BPK Selamatkan Uang Negara Rp 13,66 Triliun selama semester I 2024

Salah satu langkah penyelamatan keuangan negara oleh BPK berasal dari penghematan pengeluaran negara melalui koreksi subsidi atau kompensasi listrik tahun 2022 dan 2023 sebesar Rp 2,57 triliun.

oleh Arthur Gideon diperbarui 03 Jan 2025, 17:45 WIB
Diterbitkan 03 Jan 2025, 17:45 WIB
Presiden Prabowo Subianto menerima Ikhtisar Hasil Pemeriksaan Semester (IHPS) I Tahun 2024 dari Ketua Badan Pemeriksa Keuangan (BPK) RI, Isma Yatun, di Istana Merdeka, Jakarta, Kamis (02/01/2025). (Dok BPK)
Presiden Prabowo Subianto menerima Ikhtisar Hasil Pemeriksaan Semester (IHPS) I Tahun 2024 dari Ketua Badan Pemeriksa Keuangan (BPK) RI, Isma Yatun, di Istana Merdeka, Jakarta, Kamis (02/01/2025). (Dok BPK)

Liputan6.com, Jakarta - Presiden Prabowo Subianto menerima Ikhtisar Hasil Pemeriksaan Semester (IHPS) I Tahun 2024 dari Ketua Badan Pemeriksa Keuangan (BPK) Isma Yatun di Istana Merdeka, Jakarta, Kamis kemarin.

Berdasarkan laporan IHPS I 2024, BPK memberikan opini Wajar Tanpa Pengecualian (WTP) atas Laporan Keuangan Pemerintah Pusat (LKPP) Tahun 2023, yang mencakup 79 Laporan Keuangan Kementerian/Lembaga (LKKL) dan satu Laporan Keuangan Bendahara Umum Negara (LKBUN).

Dikutip dari Laporan IHPS I 2024, Jumat (3/1/2025), BPK berhasil menyelamatkan keuangan negara sebesar Rp 13,66 triliun selama periode semester I tahun 2024. Angka tersebut berasal dari Pengungkapan permasalahan kerugian, potensi kerugian, dan kekurangan penerimaan dengan rekomendasi penyetoran ke kas negara sebesar Rp 11,09 triliun.

Cuplikan Data ▸

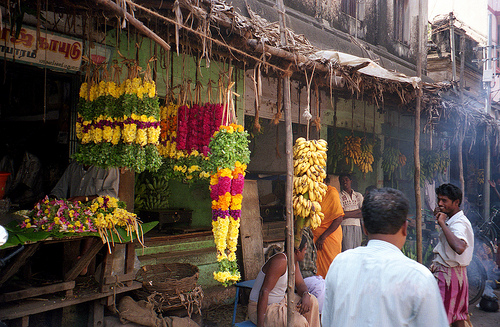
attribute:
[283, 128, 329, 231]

Yang Diminta ▸
#1 Menurut teks tentang hasil pemeriksaan BPK, opini apa yang diberikan BPK atas Laporan Keuangan Pemerintah Pusat (LKPP) Tahun 2023?
#2 Daftarkan semua nilai dalam rupiah yang disebutkan dalam teks tentang hasil pemeriksaan BPK.
Baris-baris yang disertakan adalah bahan tersendiri, terpisah dari teks.

Hasil ▸
#1 Opini Wajar Tanpa Pengecualian (WTP).

#2
- Rp 13,66 triliun
- Rp 2,57 triliun
- Rp 11,09 triliun